▶ Requirement
Below are some records. Pull every line that contains the word "lines".

▶ Listed records

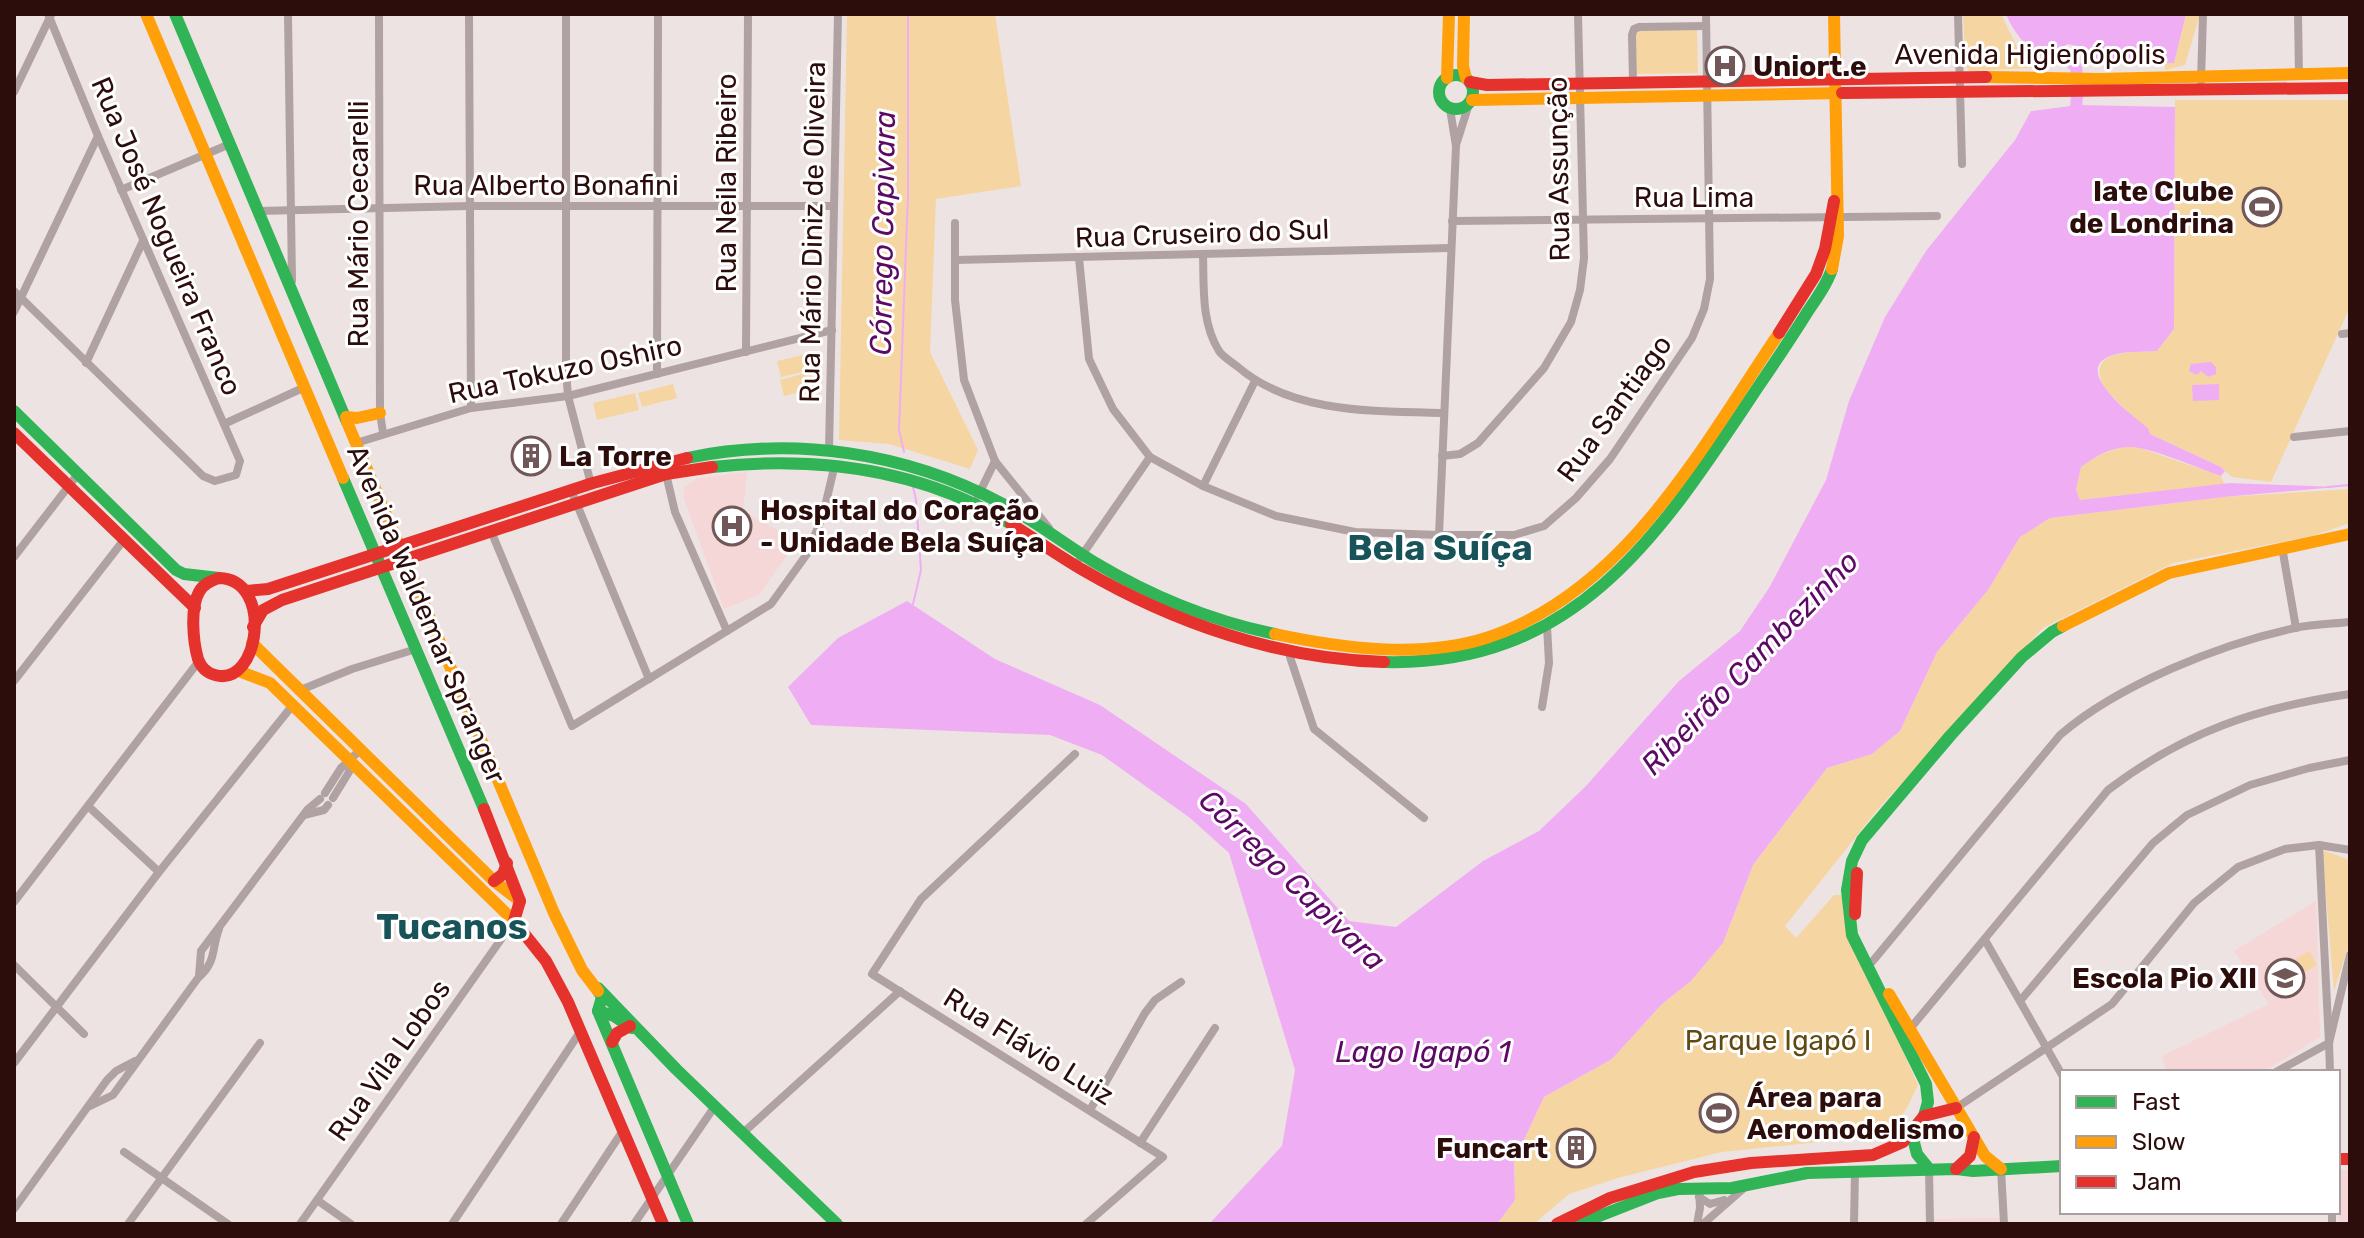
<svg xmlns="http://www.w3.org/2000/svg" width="2364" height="1238" viewBox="0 0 2364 1238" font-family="Rubik,sans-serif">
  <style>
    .built { fill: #f4d7d6 }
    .green { fill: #f5d6a2 }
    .water { fill: #efaef3 }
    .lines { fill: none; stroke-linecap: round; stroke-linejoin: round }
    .stream { stroke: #efaef3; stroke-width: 2 }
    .river { stroke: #efaef3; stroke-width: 12 }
    .street { stroke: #b0a2a2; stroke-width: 8 }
    .fast { stroke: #30b455; stroke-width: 12 }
    .slow { stroke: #ff9f0a; stroke-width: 12 }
    .jam { stroke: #e5322d; stroke-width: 12 }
    .labels { text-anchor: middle; stroke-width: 6; stroke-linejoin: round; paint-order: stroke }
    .street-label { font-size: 28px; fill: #2d0c0c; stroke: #fff }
    .poi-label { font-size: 28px; font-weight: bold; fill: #2d0c0c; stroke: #fff; text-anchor: start }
    .park-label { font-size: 28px; fill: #614911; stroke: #fff }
    .water-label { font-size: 30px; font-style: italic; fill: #5c0966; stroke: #fff }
    .district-label { font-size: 36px; font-weight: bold; fill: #175358; stroke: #fff }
  </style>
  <rect width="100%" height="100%" fill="#eee3e3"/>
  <g class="built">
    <path d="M747,472L743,511L797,541L759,595L724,609L684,499V487L697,478Z"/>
    <path d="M2316,901L2320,1037L2263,1072H2166L2162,1056L2269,1004L2234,951Z"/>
    <rect x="2339" y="1170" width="11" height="54"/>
    <path d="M1999,1218L2000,1224H1935L1934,1219Z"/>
  </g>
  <g class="green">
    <path d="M847,14H995L1021,186L936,199L930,352L978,450L970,469L889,444L839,440Z"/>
    <path d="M1963,14H2001L2019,51L2050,67L1969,71L1966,66Z"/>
    <path d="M2186,14H2200L2185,65L2165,70V63L2174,62Z"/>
    <path d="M1697,29L1698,73L1636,74L1635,30Z"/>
    <path d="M2175,100H2350V307L2271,482L2232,477L2221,467L2150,434L2104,388C2085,348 2131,353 2157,351L2174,329Z"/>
    <path d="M811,353L815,369L781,377L777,361Z"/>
    <path d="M810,372L814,388L784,396L780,380Z"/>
    <path d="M673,384L677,398L642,407L638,393Z"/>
    <path d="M635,393L639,410L597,420L593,403Z"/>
    <path d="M2134,446L2221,476L2224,484L2080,500L2076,490L2081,467C2098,454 2113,448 2134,446Z"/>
    <path d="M2350,489V523L2312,536L2173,563L2043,628L1878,809L1785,926L1796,938L1834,895H1843L1851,936L1918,1085L1907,1108L1887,1135L1722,1152L1618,1178L1569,1194L1534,1224H1497L1515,1200L1514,1161L1544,1097L1612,1059L1662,1004L1691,981L1723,943L1753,865L1827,768L1872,754L1900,731L1937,652L1988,590L2020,537L2050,518L2224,497Z"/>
    <path d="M2322,850L2350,860V941L2334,991Z"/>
    <path d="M2309,951L2317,965L2295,978L2287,964Z"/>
  </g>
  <g class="water">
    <path d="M2006,14H2186L2174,63H2165L2096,62L2081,47L2068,44L2056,51L2049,60C2029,50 2015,36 2006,14Z"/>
    <path d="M2079,105L2175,107L2174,329L2157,351C2143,352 2126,351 2113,355C2068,369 2135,417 2148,428L2150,434L2221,467L2225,471L2221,476C2200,469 2152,448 2132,447C2113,446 2096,456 2081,467L2076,490L2080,500L2230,483L2336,487L2224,497L2050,518L2020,537L1988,590L1937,652L1900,731L1872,754L1827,768L1753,865L1723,943L1691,981L1662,1004L1612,1059L1544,1097L1514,1161L1515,1200L1497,1224H1209L1282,1146L1295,1070L1229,853L1190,818L1102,755L1050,735L811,725L788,687L838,638L907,601L995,659L1100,705L1246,804L1349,921L1396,927L1483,861L1539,831L1586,786L1679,681L1740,631L1769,588L1826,480L1849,401L1885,317L1926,251L2015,140L2031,111Z"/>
    <path d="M2211,362L2216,367V374L2208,377L2201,371L2197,375L2189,371L2191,364Z"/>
    <path d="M2219,384V400L2193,401L2192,385Z"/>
  </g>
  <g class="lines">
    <g class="stream">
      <path d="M904,452L899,430L908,195V14"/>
      <path d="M2327,487L2350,485"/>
      <path d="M913,604L921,570L916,500L913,487"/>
    </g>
    <path class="river" d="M2065,57L2076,67L2078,83L2075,121"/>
    <g class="street">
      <path d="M288,14L292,281"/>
      <path d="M379,14L380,413L383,433"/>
      <path d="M469,14L471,408"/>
      <path d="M566,14V371L568,396L591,484"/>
      <path d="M1958,14L1962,164"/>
      <path d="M2298,14L2299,76"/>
      <path d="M2201,81L2203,14"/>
      <path d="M1633,83L1632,35L1634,29L1639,27L1706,26"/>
      <path d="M14,92L51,15"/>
      <path d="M1456,145L1469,104"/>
      <path d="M121,190L230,144"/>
      <path d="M258,211L470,206H834"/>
      <path d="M1452,221L1937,216"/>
      <path d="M955,223V300L964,380L995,461L1049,528"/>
      <path d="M1203,254C1204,287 1201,322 1219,351C1223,357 1232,362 1238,367C1293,414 1375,411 1444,413"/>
      <path d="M1079,258L1089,359L1113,409L1150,457L1203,486L1276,516L1355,532L1439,535H1514L1544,526L1576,498L1610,459L1692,338L1704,309L1710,279L1706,14"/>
      <path d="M955,260L1450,248"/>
      <path d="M14,291L203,476L215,481L236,475L240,461L98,136L48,14"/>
      <path d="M14,312L98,136"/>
      <path d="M2342,334L2350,333"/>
      <path d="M746,352L748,14"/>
      <path d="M86,363L143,241"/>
      <path d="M657,374L658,14"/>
      <path d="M224,424L305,387"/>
      <path d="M2294,437L2350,431"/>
      <path d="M356,443L471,408L568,396L832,330"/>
      <path d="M829,450L838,14"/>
      <path d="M1442,456L1460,454L1478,443L1544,368L1571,322L1580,290L1584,258L1578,14"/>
      <path d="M666,474L675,512L727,631"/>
      <path d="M1203,486L1255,381"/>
      <path d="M571,490L649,679"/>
      <path d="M978,496L995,461"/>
      <path d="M491,531L572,726L771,604L807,554L823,515L835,464"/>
      <path d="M1439,535L1456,146L1450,109"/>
      <path d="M2282,547L2296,628"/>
      <path d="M14,557L78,474"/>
      <path d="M1080,558L1150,457"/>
      <path d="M1291,651L1290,657L1314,729L1424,818"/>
      <path d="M14,681L123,541"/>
      <path d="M298,691L352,669L416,649"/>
      <path d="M1542,707L1549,663L1547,626"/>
      <path d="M1075,754L921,899L872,974L1163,1157L1086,1224"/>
      <path d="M325,793L341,768L359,751"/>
      <path d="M333,798L349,772V762"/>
      <path d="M88,806L159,872"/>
      <path d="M304,815L324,810L328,805"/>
      <path d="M2319,845L2329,1043"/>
      <path d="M14,902L199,661"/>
      <path d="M1985,940L2062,1075"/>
      <path d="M1872,962L2060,735C2118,685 2220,644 2295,628C2313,624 2332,624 2350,622"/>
      <path d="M14,965L84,1034"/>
      <path d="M199,976L201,951L308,809L320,799"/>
      <path d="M2020,1001L2153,843L2187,815L2250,785L2309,768L2350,760"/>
      <path d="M1909,1030L2108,790C2184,732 2256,708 2350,694"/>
      <path d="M14,1063L159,872L292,706"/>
      <path d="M2276,1072L2329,1043"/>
      <path d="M2330,1072L2329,1043L2350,955"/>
      <path d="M88,1107L113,1095L198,978C217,961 211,950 219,929"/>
      <path d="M1956,1108L2112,1004L2194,903L2238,867L2285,849L2319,845L2350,850"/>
      <path d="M1090,1110L1145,1013L1155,1000L1181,982"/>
      <path d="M744,1132L900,991"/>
      <path d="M1140,1143L1215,1028"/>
      <path d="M124,1152L228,1224"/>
      <path d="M1929,1169L1930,1224"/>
      <path d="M2001,1169L2004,1224"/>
      <path d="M1699,1197L1710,1204L1724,1200"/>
      <path d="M317,1200L351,1224"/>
      <path d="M14,1209L107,1080L116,1071L135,1061"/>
      <path d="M128,1224L260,1043"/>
      <path d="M300,1224L514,921"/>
      <path d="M452,1224L580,1032"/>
      <path d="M561,1224L622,1132"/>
      <path d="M634,1224L715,1106"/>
      <path d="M1697,1224L1700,1208L1699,1187"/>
      <path d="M1703,1224L1744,1188"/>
      <path d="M1854,1224L1855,1171"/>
      <path d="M2332,1224V1212"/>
    </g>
    <g class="fast">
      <path d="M175,14L347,422"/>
      <circle cx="1456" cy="92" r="17"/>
      <path d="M14,411L176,570L184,574L219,578"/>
      <path d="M687,458C793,436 905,452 1001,503C1034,520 1063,543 1094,562C1149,595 1212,621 1275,634"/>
      <path d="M712,467C816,456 920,468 1011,524"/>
      <path d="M343,478L484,809"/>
      <path d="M1384,662C1578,667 1662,531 1758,387C1775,362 1792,337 1808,311C1817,298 1827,284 1832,269"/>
      <path d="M598,988L676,1069L837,1224"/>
      <path d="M598,991L602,997L598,1011L688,1224"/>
      <path d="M598,1011L614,1016L632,1028"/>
      <path d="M1924,1116L1928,1102L1926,1084L1852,935L1847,890L1852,861L1862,840L1950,736L2022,657L2052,632L2063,626"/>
      <path d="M1912,1135L1917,1154L1929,1169"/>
      <path d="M1579,1224L1658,1193L1678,1189L1732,1188L1807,1173L1956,1169L1973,1171L2062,1166"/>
    </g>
    <g class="slow">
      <path d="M146,14L343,478"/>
      <path d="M1464,14L1463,66L1466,78"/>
      <path d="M1986,77L2099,79L2350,73"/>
      <path d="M1447,78L1449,14"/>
      <path d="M1472,100L1842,93"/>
      <path d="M1832,269L1838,236L1834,14"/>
      <path d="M346,417L357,418L380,413"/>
      <path d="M347,422L554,913L582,970L598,991"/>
      <path d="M2063,626L2169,573L2350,534"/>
      <path d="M1275,634C1341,648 1420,659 1486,638C1625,593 1702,447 1779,333"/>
      <path d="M252,643L494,881L520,901"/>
      <path d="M241,672L270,683L514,921"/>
      <path d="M1889,994L1985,1156L2001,1169"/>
    </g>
    <g class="jam">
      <path d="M1470,82L1487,85L1986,77"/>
      <path d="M1842,93L2350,88"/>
      <path d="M1779,333L1816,274L1825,249L1834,201"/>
      <path d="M14,433L195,608"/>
      <path d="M1011,524C1035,539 1059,556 1083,570C1174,623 1278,659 1384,662"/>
      <path d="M219,578C274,579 260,688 215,675C207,673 201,667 198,659C193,641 190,608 199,592C203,584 211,581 219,578Z"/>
      <path d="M247,591L268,589L593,483L687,458"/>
      <path d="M253,627L263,610L282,600L666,474L712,467"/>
      <path d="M484,809L520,901L514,921L546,961L568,1002L663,1224"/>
      <path d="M494,881L503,874L507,863"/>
      <path d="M1855,914L1857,873"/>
      <path d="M612,1042L617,1033L630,1026"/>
      <path d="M2338,1159H2350"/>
      <path d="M1956,1169L1970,1156L1974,1137"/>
      <path d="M1557,1224L1610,1198L1694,1172L1751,1163L1873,1155L1903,1142L1924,1116L1956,1108"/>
    </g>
  </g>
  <defs>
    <g id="hospital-ring" transform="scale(2)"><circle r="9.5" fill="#fff" stroke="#715757" stroke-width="1.5"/><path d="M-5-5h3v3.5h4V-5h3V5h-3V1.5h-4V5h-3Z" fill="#715757"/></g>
    <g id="stadium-ring" transform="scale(2)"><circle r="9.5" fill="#fff" stroke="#715757" stroke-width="1.5"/><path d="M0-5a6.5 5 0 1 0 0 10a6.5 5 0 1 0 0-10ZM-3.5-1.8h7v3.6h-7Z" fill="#715757"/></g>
    <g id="building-ring" transform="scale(2)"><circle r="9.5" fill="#fff" stroke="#715757" stroke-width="1.5"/><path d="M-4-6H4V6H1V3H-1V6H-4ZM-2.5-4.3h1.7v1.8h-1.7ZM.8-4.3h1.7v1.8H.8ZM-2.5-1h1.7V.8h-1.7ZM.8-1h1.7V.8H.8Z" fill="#715757"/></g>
    <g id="school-ring" transform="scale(2)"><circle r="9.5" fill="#fff" stroke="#715757" stroke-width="1.5"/><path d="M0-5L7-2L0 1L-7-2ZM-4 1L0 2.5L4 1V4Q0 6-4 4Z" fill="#715757"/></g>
  </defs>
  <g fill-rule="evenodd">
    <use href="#hospital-ring" x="1725" y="66"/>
    <use href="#stadium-ring" x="2262" y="207"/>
    <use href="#building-ring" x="531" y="456"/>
    <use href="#hospital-ring" x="732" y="526"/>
    <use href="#school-ring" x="2285" y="978"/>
    <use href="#stadium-ring" x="1719" y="1113"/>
    <use href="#building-ring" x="1576" y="1148"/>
  </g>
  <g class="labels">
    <g class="street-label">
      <text x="2030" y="64">Avenida Higienópolis</text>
      <text transform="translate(1558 169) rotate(-91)" y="10">Rua Assunção</text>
      <text transform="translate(726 183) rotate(-90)" y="10">Rua Neila Ribeiro</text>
      <text x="546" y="195">Rua Alberto Bonafini</text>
      <text x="1694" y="207">Rua Lima</text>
      <text transform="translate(358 224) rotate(-90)" y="10">Rua Mário Cecarelli</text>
      <text transform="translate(812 232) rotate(-89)" y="10">Rua Mário Diniz de Oliveira</text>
      <text transform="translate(1202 233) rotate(-2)" y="10">Rua Cruseiro do Sul</text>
      <text transform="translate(167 236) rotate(67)" y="10">Rua José Nogueira Franco</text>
      <text transform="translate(565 369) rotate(-12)" y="10">Rua Tokuzo Oshiro</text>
      <text transform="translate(1614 408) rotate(-54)" y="10">Rua Santiago</text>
      <text transform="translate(427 614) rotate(67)" y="10">Avenida Waldemar Spranger</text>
      <text transform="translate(1029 1046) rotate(32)" y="10">Rua Flávio Luiz</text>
      <text transform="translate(389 1060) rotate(-55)" y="10">Rua Vila Lobos</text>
    </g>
    <g class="poi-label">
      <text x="1753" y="76">Uniort.e</text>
      <text x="2234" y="201" text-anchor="end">Iate Clube<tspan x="2234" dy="32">de Londrina</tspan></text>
      <text x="559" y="466">La Torre</text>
      <text x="760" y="520">Hospital do Coração<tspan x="760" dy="32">- Unidade Bela Suíça</tspan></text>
      <text x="2257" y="988" text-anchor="end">Escola Pio XII</text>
      <text x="1747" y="1107">Área para<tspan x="1747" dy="32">Aeromodelismo</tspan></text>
      <text x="1548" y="1158" text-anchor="end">Funcart</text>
    </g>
    <g class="park-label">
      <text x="1778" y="1050">Parque Igapó I</text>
    </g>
    <g class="water-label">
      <text transform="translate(883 233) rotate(-89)" y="10">Córrego Capivara</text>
      <text transform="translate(1750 663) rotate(-46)" y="10">Ribeirão Cambezinho</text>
      <text transform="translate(1292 880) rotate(44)" y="10">Córrego Capivara</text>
      <text x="1423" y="1062">Lago Igapó 1</text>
    </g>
    <g class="district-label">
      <text x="1440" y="560">Bela Suíça</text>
      <text x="452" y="939">Tucanos</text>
    </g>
  </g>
  <rect width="2364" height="1238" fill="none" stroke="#2d0c0c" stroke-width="32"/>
  <rect x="2060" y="1070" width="280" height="144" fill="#ffffff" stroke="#ab9e9e" stroke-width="2"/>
  <rect x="2076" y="1096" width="40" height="12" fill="#30b455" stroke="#ab9e9e" stroke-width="2"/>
  <text x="2132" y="1110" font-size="24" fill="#2d0c0c">Fast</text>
  <rect x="2076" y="1136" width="40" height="12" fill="#ff9f0a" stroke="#ab9e9e" stroke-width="2"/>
  <text x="2132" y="1150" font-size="24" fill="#2d0c0c">Slow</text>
  <rect x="2076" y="1176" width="40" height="12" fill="#e5322d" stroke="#ab9e9e" stroke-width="2"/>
  <text x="2132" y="1190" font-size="24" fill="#2d0c0c">Jam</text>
</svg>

▶ Response to this exercise
    .lines { fill: none; stroke-linecap: round; stroke-linejoin: round }
  <g class="lines">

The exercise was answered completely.